Yes, it's definitely better to have a permitted addition, but it opens a can of worms. Was the electrical done properly? Probably have to open up the walls to find out. Plumbing? Same thing. Then when the walls are open, they find that the walls were not built according to code. Is the foundation proper? The roof? By the time you're done, you could have saved time and possibly money just tearing the thing down and building a new addition. In fact, you may end up having to do just that. For me, it's better to just plan on getting rid of it.

Thanks everyone, I see where all of you are coming from.

Originally posted by @Mike G. :
Originally posted by @CK Hwang :
Thanks for feedback everyone. @Mike Grayford , why is option 2 completely out? I find homes that I flip to carry a higher value if all the non permitted construction are permitted, so wondering why you don't do it?

Yes, it's definitely better to have a permitted addition, but it opens a can of worms. Was the electrical done properly? Probably have to open up the walls to find out. Plumbing? Same thing. Then when the walls are open, they find that the walls were not built according to code. Is the foundation proper? The roof? By the time you're done, you could have saved time and possibly money just tearing the thing down and building a new addition. In fact, you may end up having to do just that. For me, it's better to just plan on getting rid of it.

I agree, if it is a full addition. I'm just curious why you feel that way about a garage conversion. No structural or foundation issues there since that was all part of the original permits. Just electrical and HVAC, both of which can be inspected easy enough, and replaced i f need be without opening everything up totally.

Hi Walt, not sure how it is in Florida, but here in Orange County, in some of the cities a garage conversion to living area is a straight no from the city. Also a lot of the neighborhoods here have HOAs, even for SFRs, and the HOA would not permit a garage conversion either because of the parking issues.

@CK Hwang I am sure there are lots of market specific issues that effect such things, which is why I asked. Even when those issues don't apply to what I am doing now, I like to be aware of what possible problems I might encounter elsewhere.

I have not dealt with any garage conversions in Fla, other than encountering them by the dozens. But I have not bought any yet. Lots of unpermitted ones here, especially in the REOs.

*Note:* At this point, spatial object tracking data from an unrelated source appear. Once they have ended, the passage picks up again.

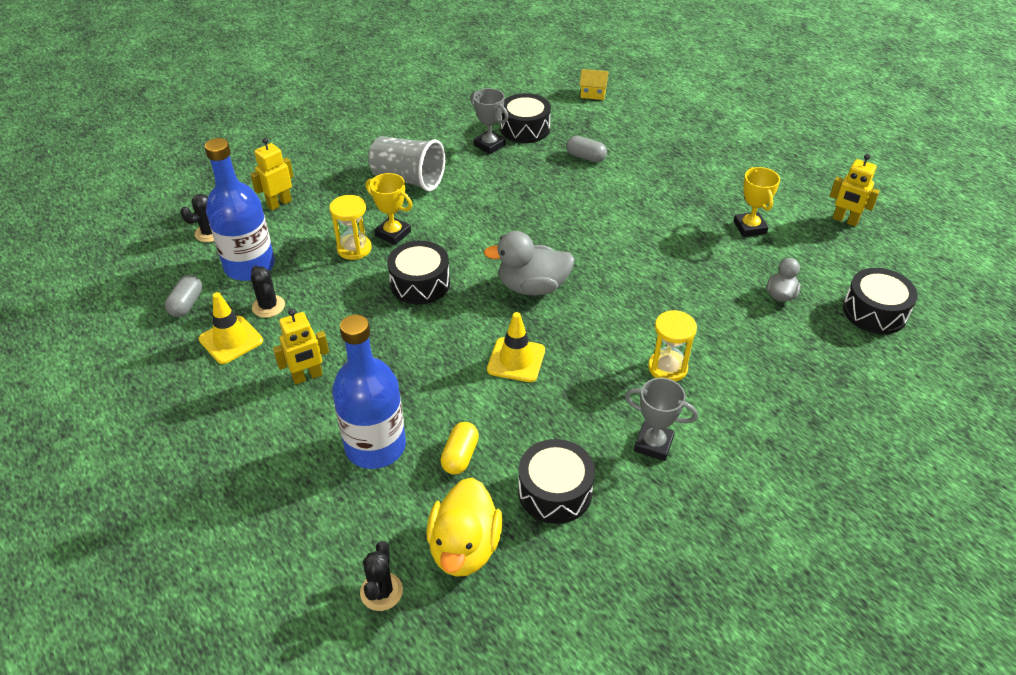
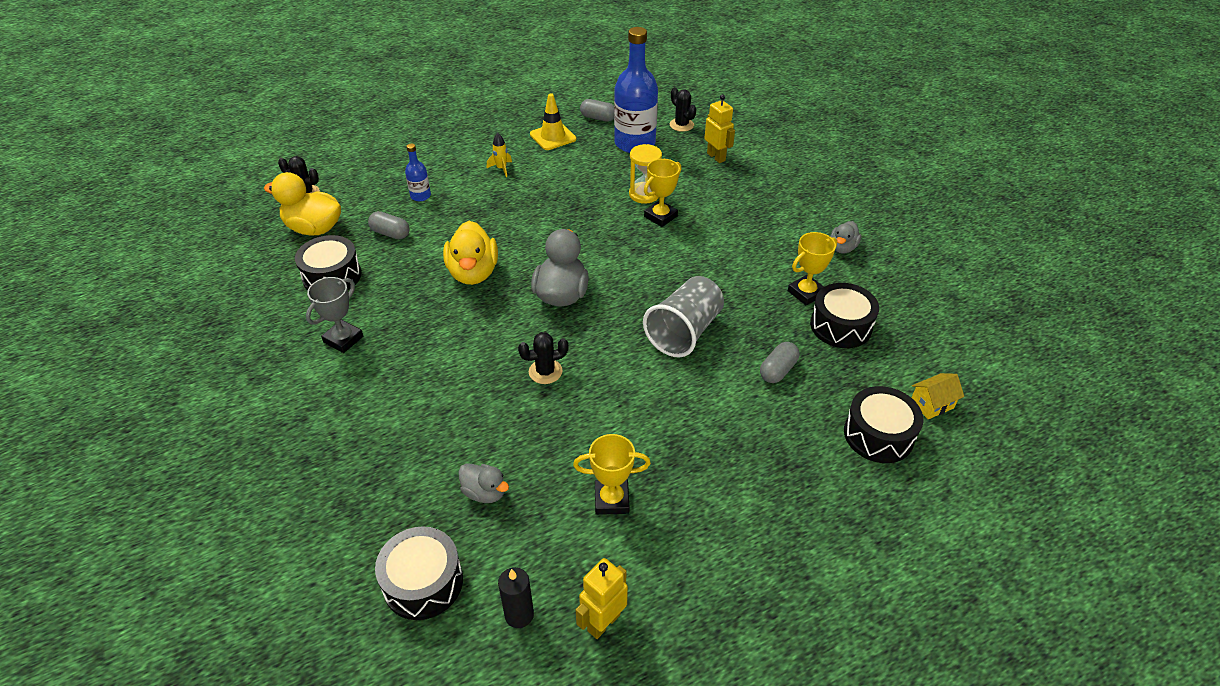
camera: 100 degrees right, 0 degrees up
black cactus [251,265,285,318] -> black cactus moved to [518,332,569,384]
yellow robot [273,309,329,385] -> yellow rocket [487,133,512,177]
blue bottle [332,315,406,469] -> blue bottle [405,143,431,201], size x0.46
grey cup [368,136,445,191] -> grey cup moved to [643,276,724,357]
black drum [387,241,450,305] -> black drum moved to [844,386,923,463]
yellow capsule [440,422,479,475] -> grey capsule [368,211,410,239]
grey trophy [470,88,508,154] -> yellow trophy [788,232,837,306]
yellow traffic cone [487,312,545,382] -> yellow duck [443,221,498,285]
yellow house [580,69,609,100] -> yellow house turned 45 degrees clockwise [912,373,964,419]
yellow hourglass [648,310,697,382] -> none
none -> black candle [498,567,534,628]
none -> grey duck [830,221,862,254]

Originally posted by @Walt Payne :
Originally posted by @Mike G. :
Originally posted by @CK Hwang :
Thanks for feedback everyone. @Mike Grayford , why is option 2 completely out? I find homes that I flip to carry a higher value if all the non permitted construction are permitted, so wondering why you don't do it?

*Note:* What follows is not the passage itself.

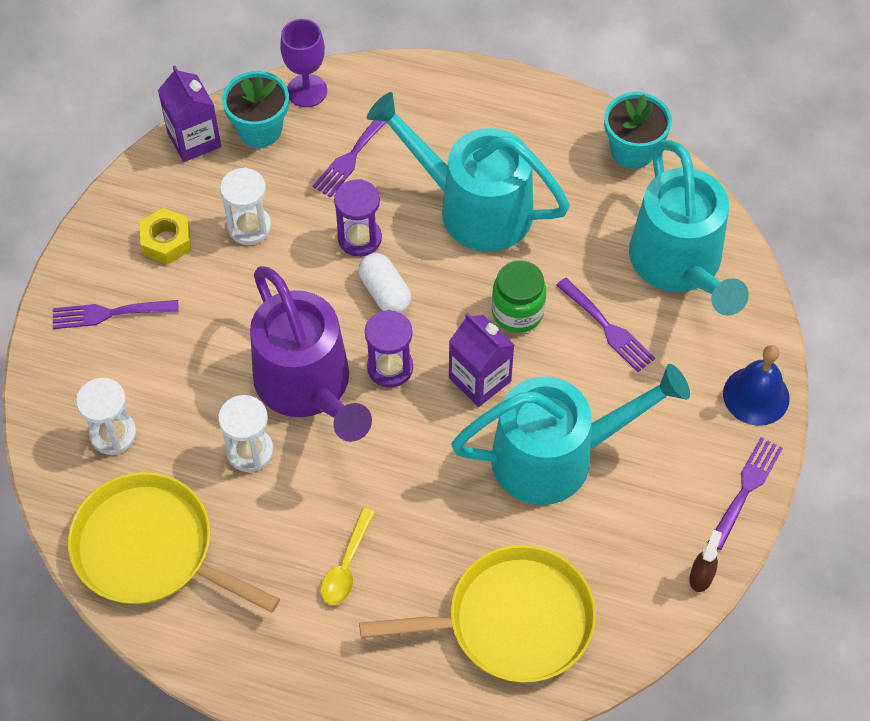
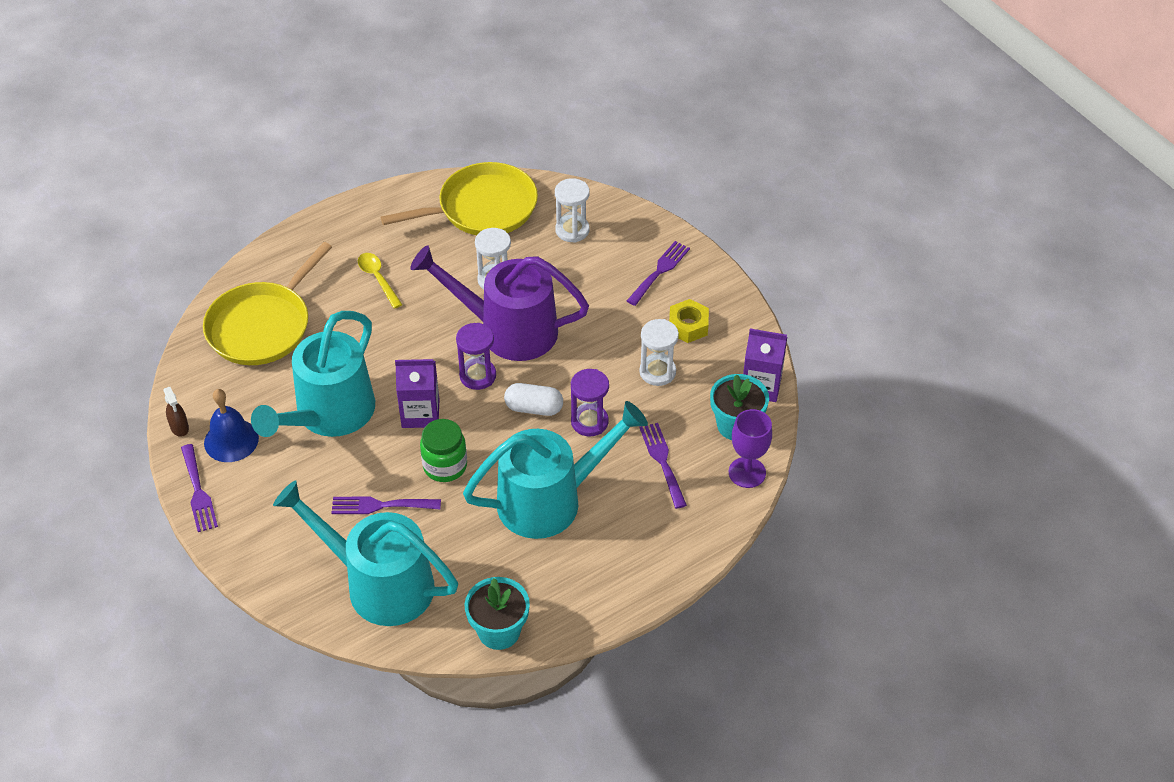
camera: 130 degrees right, 10 degrees down
blue bell [723,345,790,426] -> blue bell moved to [204,389,259,462]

Yes, it's definitely better to have a permitted addition, but it opens a can of worms. Was the electrical done properly? Probably have to open up the walls to find out. Plumbing? Same thing. Then when the walls are open, they find that the walls were not built according to code. Is the foundation proper? The roof? By the time you're done, you could have saved time and possibly money just tearing the thing down and building a new addition. In fact, you may end up having to do just that. For me, it's better to just plan on getting rid of it.

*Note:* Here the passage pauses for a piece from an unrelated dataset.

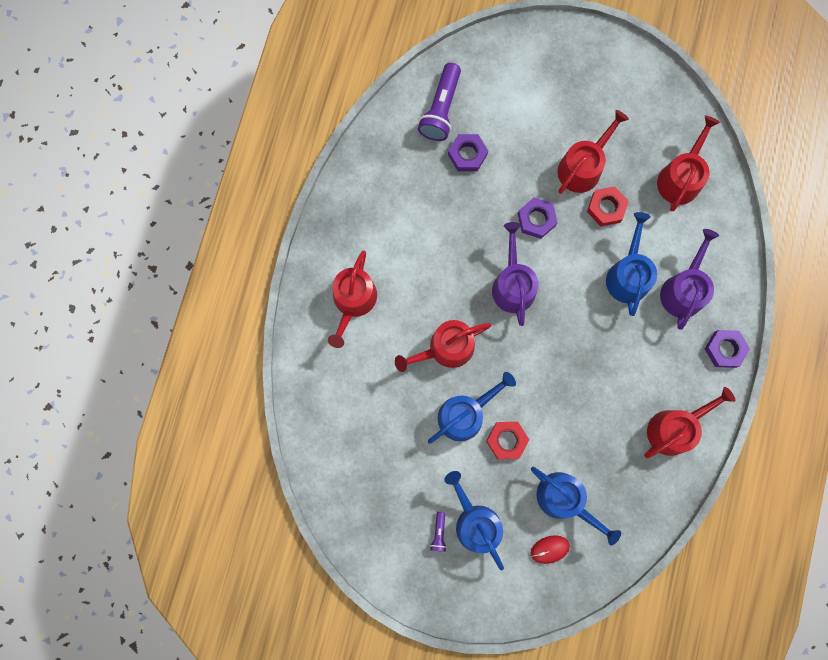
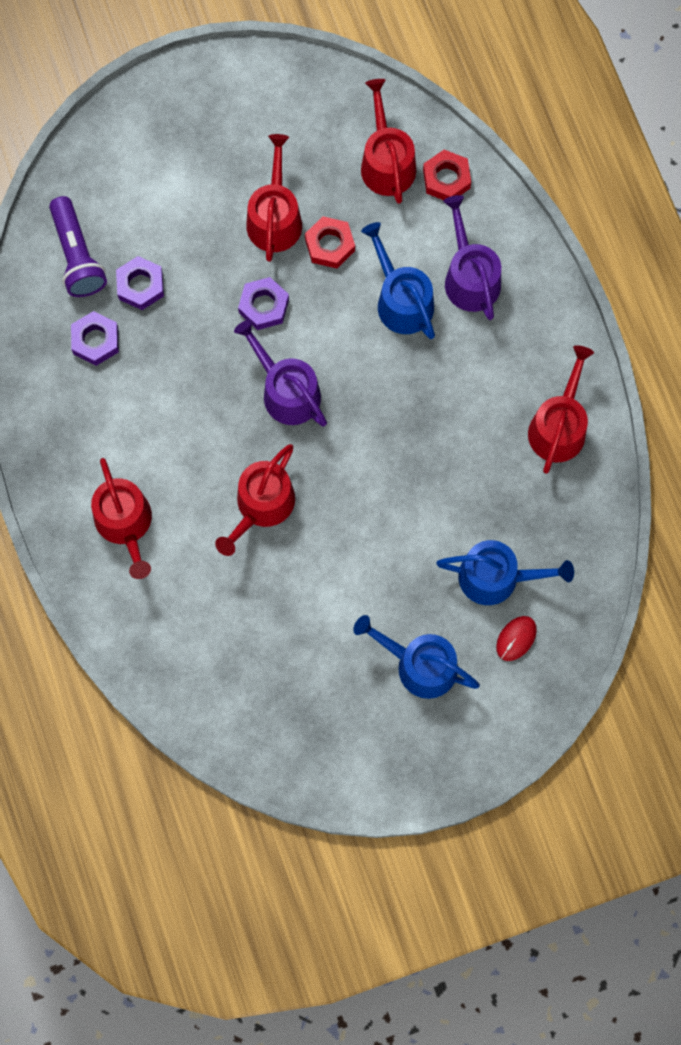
camera: 35 degrees left, 5 degrees down
blue watering can [428,372,516,444] -> none
purple flashlight [430,512,447,552] -> none
red nut [486,422,529,459] -> red nut moved to [423,150,471,200]
purple nut [705,330,750,368] -> purple nut moved to [71,311,119,366]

I agree, if it is a full addition. I'm just curious why you feel that way about a garage conversion. No structural or foundation issues there since that was all part of the original permits. Just electrical and HVAC, both of which can be inspected easy enough, and replaced i f need be without opening everything up totally.

Exterior walls of an attached garage do not have to be insulated, so they usually aren't. So insulating those walls is something in addition to electrical and HVAC.